日本のテレビでも、「ヒラリー氏が自分のそっくりさんが出ている番組に登場!」という場面を放送していたけれど、背景は全く言っていなかった。私は、「ヒラリーさんも劣勢だから、こんなことまでするのか……」と思っていたのだけれど、これは、「マスコミのやり口を暴いてくれてありがとう」というヒラリー氏の感謝の表明だったわけだ。
それにしてもやっぱり、黒人であるよりも女性であることが、障害になることはまだまだ多いのだろう。(ヒラリー氏の従来の政治屋っぽさが嫌われたのは、もちろんあるだろうが)

もう一つ印象に残ったのは、これまたオバマ氏のライバル、共和党の大統領候補マケイン氏のこと。
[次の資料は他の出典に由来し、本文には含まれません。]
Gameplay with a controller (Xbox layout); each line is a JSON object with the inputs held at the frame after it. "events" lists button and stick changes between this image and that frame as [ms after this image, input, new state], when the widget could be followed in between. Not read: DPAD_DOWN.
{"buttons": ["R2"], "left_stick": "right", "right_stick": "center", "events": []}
日本では、オバマ氏の競争相手、老人で代わり映えしない、おまけに共和党だし……てなイメージでしたが、実際にはすごい人だったんですね。
マケイン氏はベトナム戦争に従軍、乗っていた空母が爆発し、九死に一生を得た時も、火傷が癒えるとすぐに軍に戻った。
その後、乗っていた爆撃機を打ち落とされて、ベトナム軍の捕虜になった。その時には、撃墜の衝撃やその後のベトナム兵の扱いで、両腕と片膝を骨折、肩を砕かれ足を刺され、手当もされずに数日放置されていたそうだ。ベトナム軍は、彼の父が敵の提督、それも太平洋方面司令官だと知ると、彼に治療を施し、取引材料として捕虜交換でアメリカに返そうとして。しかし、彼は一人帰ることはできないと拒否、結局5年半とらわれの身でいた。その後、ベトナム軍に有利な告白を引き出そうと、連日拷問され、最後には懺悔のテープを採られた。父を裏切った自分に絶望し、自殺を図ったが助けられる。
戦争終結で、マケイン氏は釈放されたが、36才の彼の髪は真っ白になり、膝や腕にも一生不自由を負った。
それから、政治家に転身した彼は、90年代、上院議員としてベトナムアメリカの架け橋となり、国交を正常化し、ブッシュ政権によるテロ容疑者への拷問にも、拷問の経験者として激しく反対した。他にも、不法移民の米国籍取得を援助する法案を、民主党の議員と協力して提出した。
そんな彼に、「民主党へ行け」という人もおり、実際に、04年の民主党候補ケリー氏は、マケイン氏を副大統領候補にしたがったが、マケイン氏は拒否した。「共和党を元に戻したい」という気持ちで。
また、彼はバングラディシュ人の女の子を養女にしているそうだ。

はっきり言って、オバマ氏が苦労知らずのお坊ちゃんに見えるほどの経歴だ。こんなすごい人だったなんて、マケインのアメリカもちょっと見てみたかった気がする。


付記(8月20日)
嫌米のような私だけれど、昨年末にはアメリカ旅行に行きました。
いやあ、実にいい国でした。人々はみんな親切だし、旅行しやすいし、普通のところにいくぶんには治安も悪くなかったし。何より、ご飯がみんな美味しかった!
好きですよ。アメリカ。ミステリ好きは、だいたい英米は好きだと思う。